Being able to see this epic frontier in the contemporary landscape may seem a casual matter. After all, English Heritage, the National Trust, the Vindolanda Trust and others have established a fine exhibition in situ, despite the scarcity of original tooled stone at their disposal. But 1600 years have now elapsed since Roman jurisdiction fell away and it is minor miracle that anything has survived to be displayed at all. Anyone who really gets the Roman frontier bug will sooner or later discover, and then extol, the energy and far-sighted wisdom of John Clayton of Chesters House. His impact on the survival of the Wall, particularly of the most awe-inspiring section along the Great Whin Sill, was almost exclusively due to his personal fascination in the mid-Victorian age. When I created The Roman Ring in 2006 – an all-season walking route to complement the Hadrian’s Wall National Trail, take some of the intense pedestrian pressure off the monument itself and open visitors’ eyes to the wider heritage of the immediate area – I identified Clayton as the first modern-age hero of Wall conservation, and so he is.
Much work has naturally followed since and all the agents for its survival must be praised and congratulated. In 1987 UNESCO formally designated the whole length of the site of Hadrian’s Wall from South Shields to the Solway Firth and down the Cumbrian coast to Ravenglass as a World Heritage Site. More recently the concept has been extended to recognise that the British Wall should not be seen in isolation.

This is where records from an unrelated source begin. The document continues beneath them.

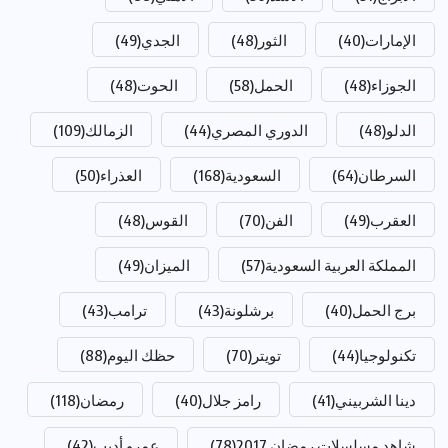
الإمارات
(40)
الثور
(48)
الجدي
(49)
الجوزاء
(48)
الحمل
(58)
الحوت
(48)
الدلو
(48)
الدوري المصري
(44)
الزمالك
(109)
السرطان
(64)
السعودية
(168)
العذراء
(50)
العقرب
(49)
الفن
(70)
القوس
(48)
المملكة العربية السعودية
(57)
الميزان
(49)
برج الحمل
(40)
برشلونة
(43)
ترامب
(43)
تكنولوجيا
(44)
تويتر
(70)
حظك اليوم
(88)
دينا الشربيني
(41)
رامز جلال
(40)
رمضان
(118)
شاهد مسلسلات رمضان 2017
(78)
عمرو أديب
(42)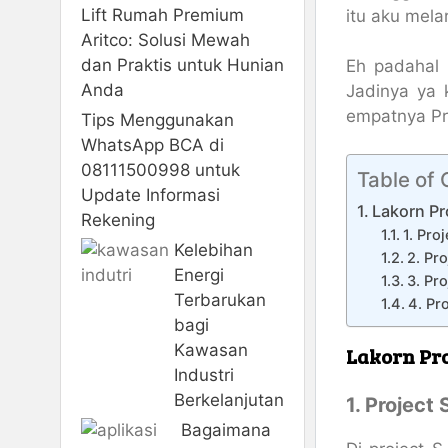
Lift Rumah Premium
itu aku mela
Aritco: Solusi Mewah
dan Praktis untuk Hunian
Eh padahal
Anda
Jadinya ya 
empatnya Pro
Tips Menggunakan
WhatsApp BCA di
08111500998 untuk
Table of
Update Informasi
Lakorn Pr
Rekening
1. Pro
Kelebihan
2. Pr
Energi
3. Pr
Terbarukan
4. Pr
bagi
Kawasan
Lakorn Proj
Industri
Berkelanjutan
1. Project
Bagaimana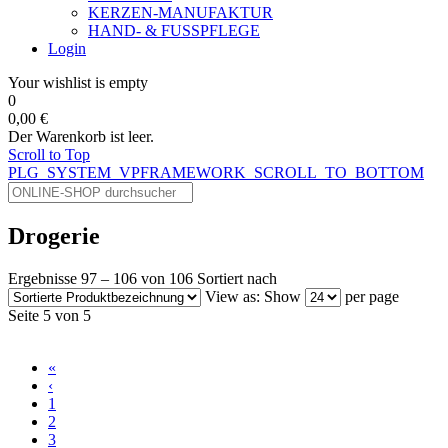
KERZEN-MANUFAKTUR
HAND- & FUSSPFLEGE
Login
Your wishlist is empty
0
0,00 €
Der Warenkorb ist leer.
Scroll to Top
PLG_SYSTEM_VPFRAMEWORK_SCROLL_TO_BOTTOM
Drogerie
Ergebnisse 97 – 106 von 106
Sortiert nach
View as:
Show
per page
Seite 5 von 5
«
‹
1
2
3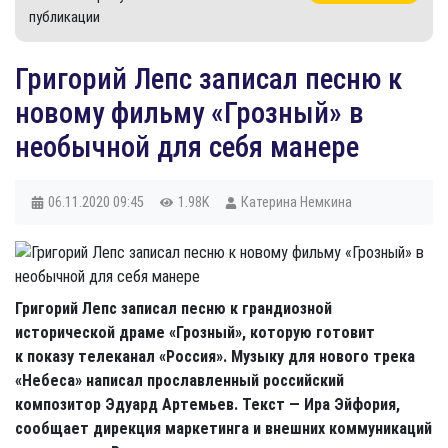
публикации
Григорий Лепс записал песню к
новому фильму «Грозный» в
необычной для себя манере
06.11.2020
09:45
1.98K
Катерина Немкина
Григорий Лепс записал песню к грандиозной
исторической драме «Грозный», которую готовит
к показу телеканал «Россия». Музыку для нового трека
«Небеса» написал прославленный российский
композитор Эдуард Артемьев. Текст — Ира Эйфория,
сообщает дирекция маркетинга и внешних коммуникаций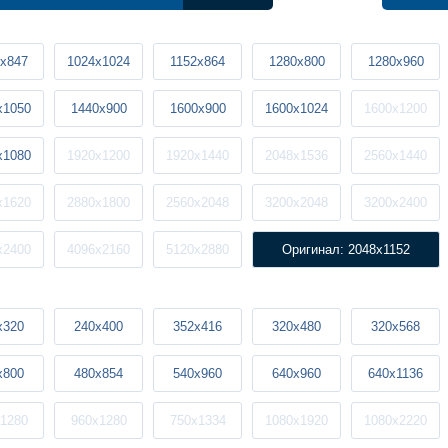
x847
1024x1024
1152x864
1280x800
1280x960
x1050
1440x900
1600x900
1600x1024
1600x1200
x1080
1920x1200
1920x1440
2048x1536
2560x1440
x1620
2880x1800
2560x2048
3200x2048
3200x2400
x2400
4096x2160
5120x2880
Оригинал: 2048x1152
x320
240x400
352x416
320x480
320x568
x800
480x854
540x960
640x960
640x1136
1280
960x1280
750x1334
1080x1920
1080x2220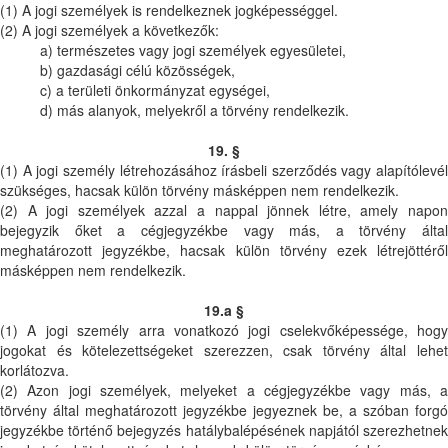
(1) A jogi személyek is rendelkeznek jogképességgel.
(2) A jogi személyek a következők:
a) természetes vagy jogi személyek egyesületei,
b) gazdasági célú közösségek,
c) a területi önkormányzat egységei,
d) más alanyok, melyekről a törvény rendelkezik.
19. §
(1) A jogi személy létrehozásához írásbeli szerződés vagy alapítólevél
szükséges, hacsak külön törvény másképpen nem rendelkezik.
(2) A jogi személyek azzal a nappal jönnek létre, amely napon
bejegyzik őket a cégjegyzékbe vagy más, a törvény által
meghatározott jegyzékbe, hacsak külön törvény ezek létrejöttéről
másképpen nem rendelkezik.
19.a §
(1) A jogi személy arra vonatkozó jogi cselekvőképessége, hogy
jogokat és kötelezettségeket szerezzen, csak törvény által lehet
korlátozva.
(2) Azon jogi személyek, melyeket a cégjegyzékbe vagy más, a
törvény által meghatározott jegyzékbe jegyeznek be, a szóban forgó
jegyzékbe történő bejegyzés hatálybalépésének napjától szerezhetnek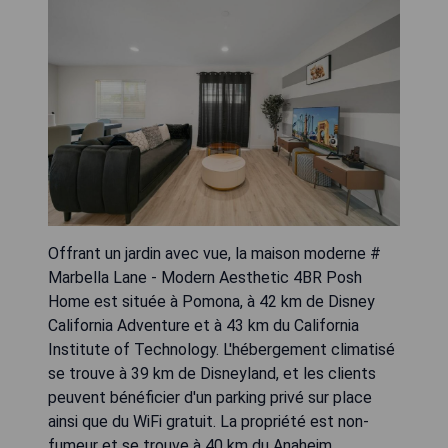
Offrant un jardin avec vue, la maison moderne #
Marbella Lane - Modern Aesthetic 4BR Posh
Home est située à Pomona, à 42 km de Disney
California Adventure et à 43 km du California
Institute of Technology. L'hébergement climatisé
se trouve à 39 km de Disneyland, et les clients
peuvent bénéficier d'un parking privé sur place
ainsi que du WiFi gratuit. La propriété est non-
fumeur et se trouve à 40 km du Anaheim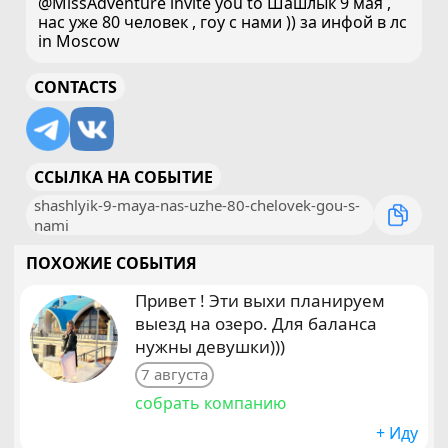
@MissAdventure invite you to Шашлык 9 мая ,
нас уже 80 человек , гоу с нами )) за инфой в лс
in Moscow
CONTACTS
ССЫЛКА НА СОБЫТИЕ
shashlyik-9-maya-nas-uzhe-80-chelovek-gou-s-
nami
ПОХОЖИЕ СОБЫТИЯ
Привет ! Эти выхи планируем
выезд на озеро. Для баланса
нужны девушки)))
7 августа
собрать компанию
+ Иду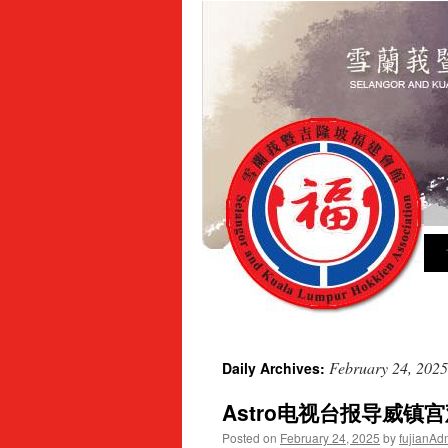
Sk
to
con
February 24, 2025
Daily Archives:
Astro电视台报导威镇
Posted on
February 24, 2025
by
fujianAd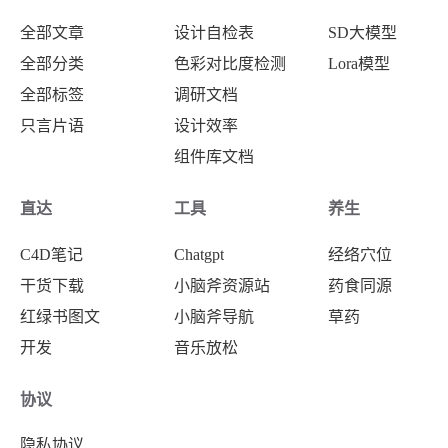
全部文章
设计自检表
SD大模型
全部分类
色彩对比度检测
Lora模型
全部标签
调研文档
只言片语
设计效率
组件库文档
直达
工具
养生
C4D笔记
Chatgpt
经络穴位
干货下载
小脑斧资源站
药食同源
红绿书图文
小脑斧导航
草药
开发
音乐放松
协议
隐私协议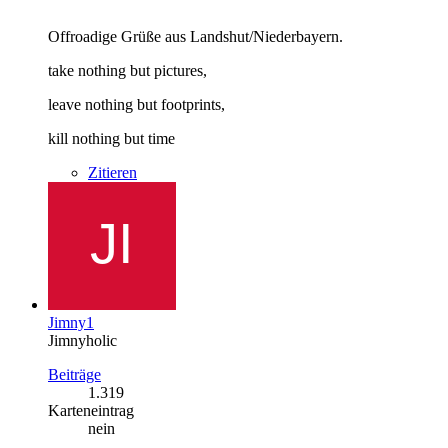
Offroadige Grüße aus Landshut/Niederbayern.
take nothing but pictures,
leave nothing but footprints,
kill nothing but time
Zitieren
Jimny1
Jimnyholic
Beiträge
1.319
Karteneintrag
nein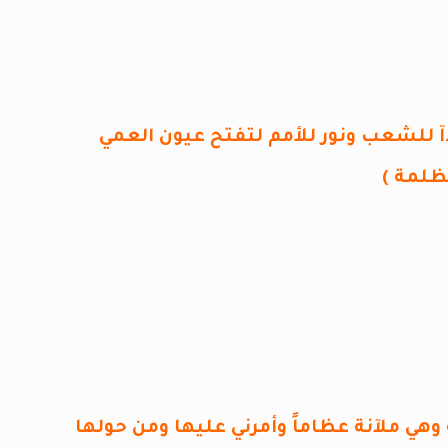
 للشعب ونور للأمم لتفتح عيون العمي
ظلمة )
وهي ملآنة عظاماً وأمرني عليها ومن حولها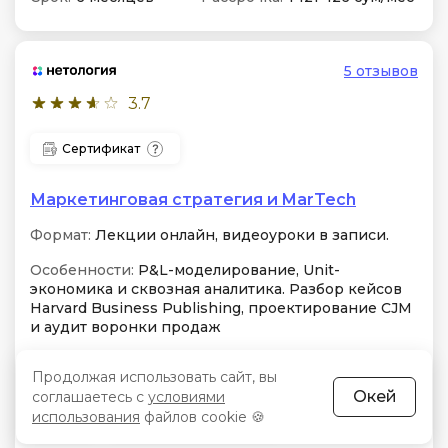
5 отзывов
3.7
Сертификат
Маркетинговая стратегия и MarTech
Формат:
Лекции онлайн, видеоуроки в записи.
Особенности:
P&L-моделирование, Unit-
экономика и сквозная аналитика. Разбор кейсов
Harvard Business Publishing, проектирование CJM
и аудит воронки продаж
Практика
Консультация экспертов
Продолжая использовать сайт, вы
Окей
соглашаетесь с
условиями
использования
файлов cookie 🍪
Чат
Для продвинутых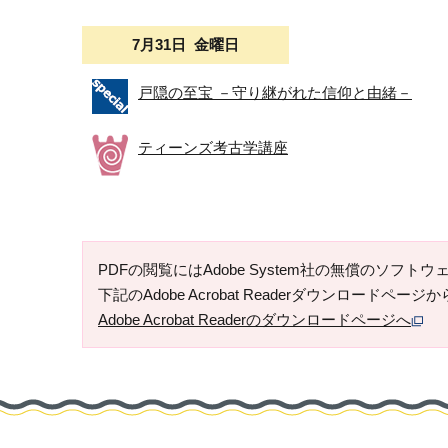
7月31日 金曜日
戸隠の至宝 －守り継がれた信仰と由緒－
ティーンズ考古学講座
PDFの閲覧にはAdobe System社の無償のソフトウェア「
下記のAdobe Acrobat Readerダウンロードペ
Adobe Acrobat Readerのダウンロードページへ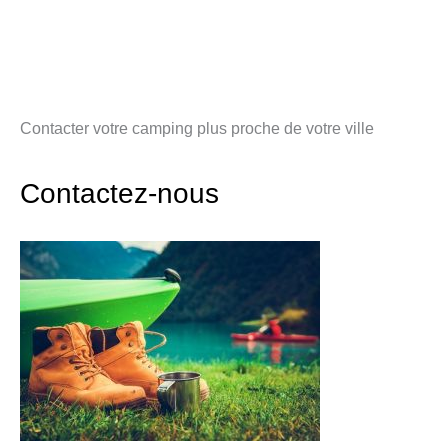
Contacter votre camping plus proche de votre ville
Contactez-nous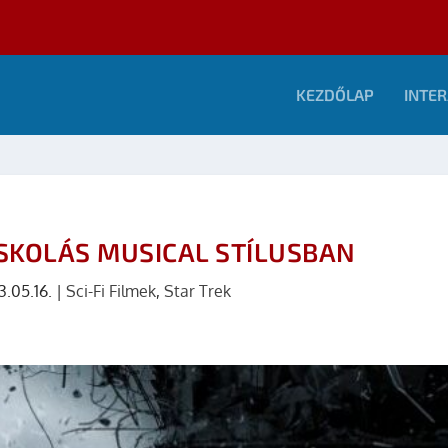
KEZDŐLAP
INTER
ISKOLÁS MUSICAL STÍLUSBAN
3.05.16.
|
Sci-Fi Filmek
,
Star Trek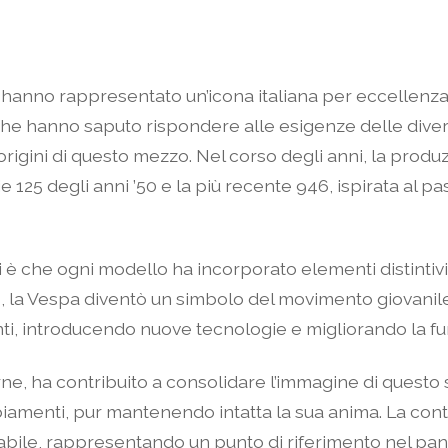
r hanno rappresentato un’icona italiana per eccellenza, 
ti che hanno saputo rispondere alle esigenze delle d
 origini di questo mezzo. Nel corso degli anni, la pro
 125 degli anni ’50 e la più recente 946, ispirata al p
i è che ogni modello ha incorporato elementi distintivi,
, la Vespa diventò un simbolo del movimento giovanile, 
ti, introducendo nuove tecnologie e migliorando la fun
erne, ha contribuito a consolidare l’immagine di quest
mbiamenti, pur mantenendo intatta la sua anima. La con
rabile, rappresentando un punto di riferimento nel pa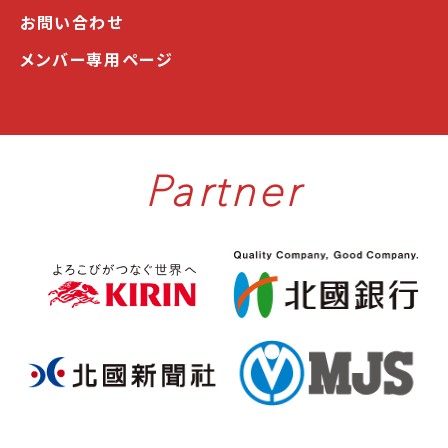
お問い合わせ
メンバー専用ページ
Partner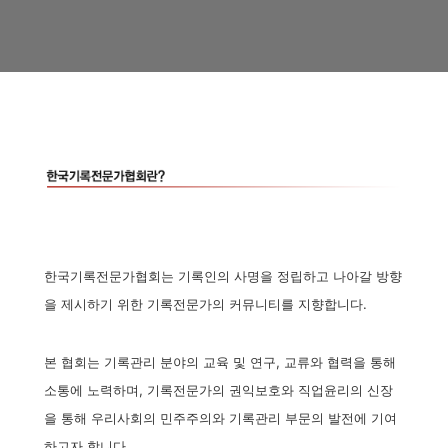
한국기록전문가협회는 기록인의 사명을 정립하고 나아갈 방향
을 제시하기 위한 기록전문가의 커뮤니티를 지향합니다.
본 협회는 기록관리 분야의 교육 및 연구, 교류와 협력을 통해
소통에 노력하며, 기록전문가의 권익보호와 직업윤리의 신장
을 통해 우리사회의 민주주의와 기록관리 부문의 발전에 기여
하고자 합니다.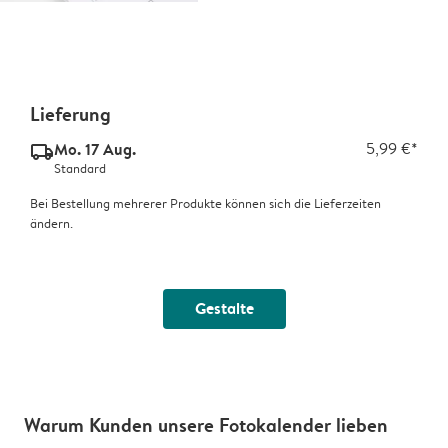
Lieferung
Mo. 17 Aug.
5,99 €*
delivery_standard_v2
Standard
Bei Bestellung mehrerer Produkte können sich die Lieferzeiten
ändern.
Gestalte
Warum Kunden unsere Fotokalender lieben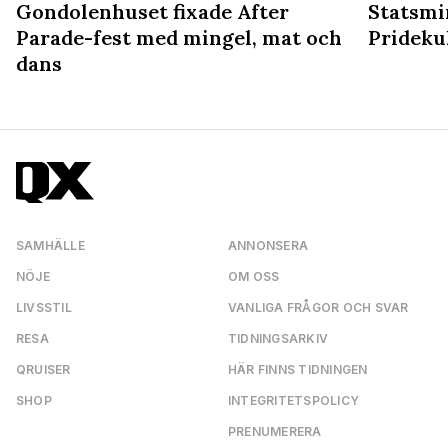
Gondolenhuset fixade After
Statsmin
Parade-fest med mingel, mat och
Prideku
dans
SAMHÄLLE
ANNONSERA
NÖJE
OM OSS
LIVSSTIL
VANLIGA FRÅGOR OCH SVAR
RESA
TIDNINGSARKIV
QRUISER
HÄR FINNS TIDNINGEN
SHOP
INTEGRITETSPOLICY
PRENUMERERA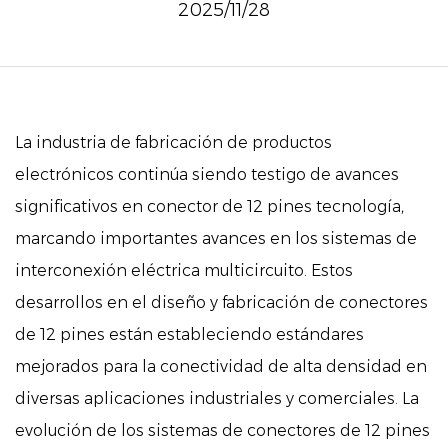
2025/11/28
La industria de fabricación de productos
electrónicos continúa siendo testigo de avances
significativos en
conector de 12 pines
tecnología,
marcando importantes avances en los sistemas de
interconexión eléctrica multicircuito. Estos
desarrollos en el diseño y fabricación de conectores
de 12 pines están estableciendo estándares
mejorados para la conectividad de alta densidad en
diversas aplicaciones industriales y comerciales. La
evolución de los sistemas de conectores de 12 pines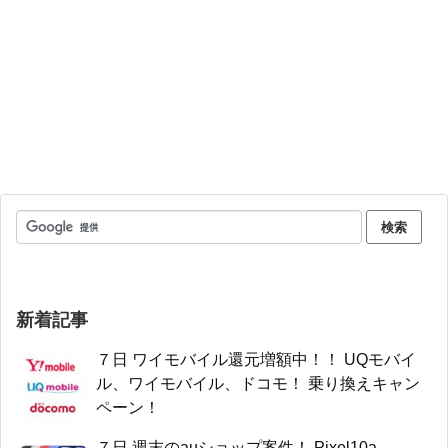
新着記事
７日 ワイモバイル還元増額中！！ UQモバイ
ル、ワイモバイル、ドコモ！ 乗り換えキャン
ペーン！
７日 週末のauショップ案件！ Pixel10a、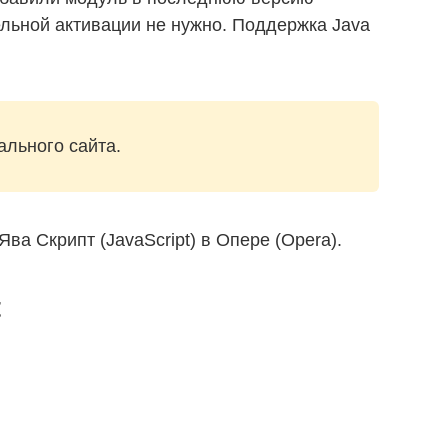
льной активации не нужно. Поддержка Java
ального сайта.
ва Скрипт (JavaScript) в Опере (Opera).
t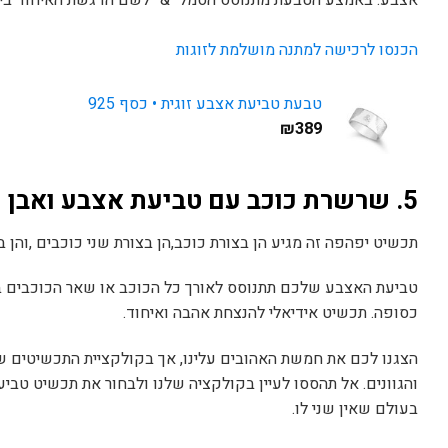
אצבע. באמצע הטבעת מתנוסס הסמל ״&” לשם הדגשת האיחוד ביני
הכנסו לרכישה למתנה מושלמת לזוגות
טבעת טביעת אצבע זוגית • כסף 925
₪
389
5. שרשרת כוכב עם טביעת אצבע ואבן
תכשיט יפהפה זה מגיע הן בצורת כוכב,הן בצורת שני כוכבים ,והן 
טביעת האצבע שלכם תתנוסס לאורך כל הכוכב או שאר הכוכבים במי
כסופה. תכשיט אידיאלי להנצחת אהבה ואיחוד.
הצגנו לכם את חמשת האהובים עלינו, אך בקולקציית התכשיטים של
והגוונים. אל תהססו לעיין בקולקציה שלנו ולבחור את תכשיט טב
בעולם שאין שני לו.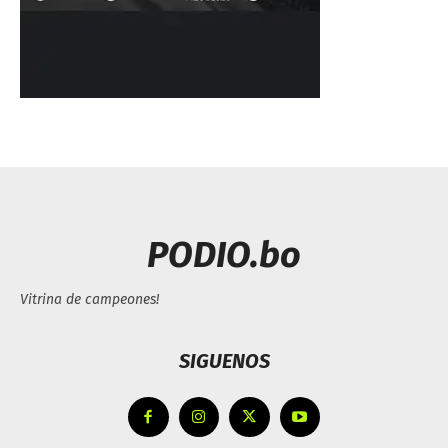
PODIO.bo
Vitrina de campeones!
SIGUENOS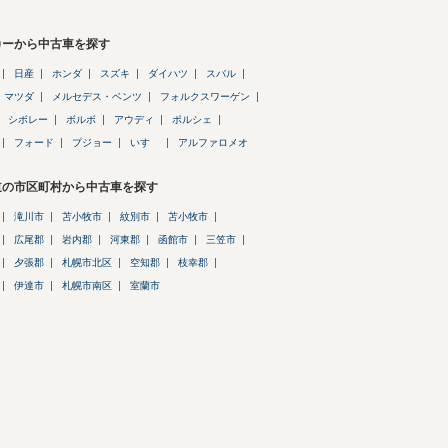
カーから中古車を探す
日産
ホンダ
スズキ
ダイハツ
スバル
マツダ
メルセデス・ベンツ
フォルクスワーゲン
シボレー
ボルボ
アウディ
ポルシェ
フォード
プジョー
いすゞ
アルファロメオ
道の市区町村から中古車を探す
滝川市
苫小牧市
紋別市
苫小牧市
広尾郡
岩内郡
河東郡
函館市
三笠市
夕張郡
札幌市北区
空知郡
枝幸郡
伊達市
札幌市南区
室蘭市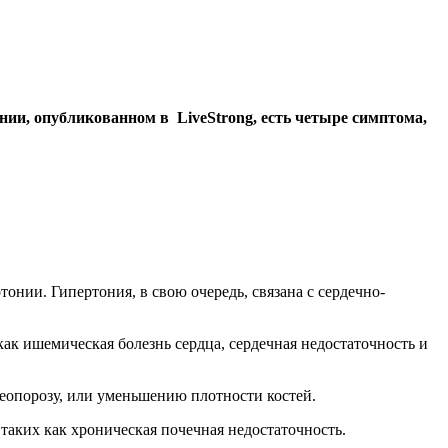
нии, опубликованном в LiveStrong, есть четыре симптома,
онии. Гипертония, в свою очередь, связана с сердечно-
ак ишемическая болезнь сердца, сердечная недостаточность и
теопорозу, или уменьшению плотности костей.
таких как хроническая почечная недостаточность.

The German Limes (550km of ancient border from the Rhine in the north-west to the Danube in the south-east) has now been included as another key outer boundary of the Roman Empire. And as this is being written claims for the inclusion of the Antonine Wall (63km from the Firth of Clyde to the Firth of Forth in Scotland) are also being considered. The whole project is now known as Frontiers of the Roman Empire and Hadrian’s Wall World Heritage Site is only its first expression.
The establishment of a National Trail alongside Hadrian’s Wall in 2003 aroused fresh interest in the Wall, giving even greater importance of the World Heritage Site Management Plan, which is regularly reviewed to determine the appropriate development and management for its medium and long-term wellbeing. Fundamental are the activities of Hadrian’s Wall Heritage Ltd, set up in 2006 to co-ordinate protection, development and promotion of the Hadrian’s Wall World Heritage Site as a model of sustainable tourism and conservation. This includes the management of walking and cycling trails and sustainable transport initiatives. As a cultural destination, the broader area now known as Hadrian’s Wall Country is of international importance. While the Great Whin Sill will always seduce the crowds, and as I hope this book will demonstrate, the story of this historic landscape is far wider, deeper and richer than this single, iconic instance of the Roman footprint.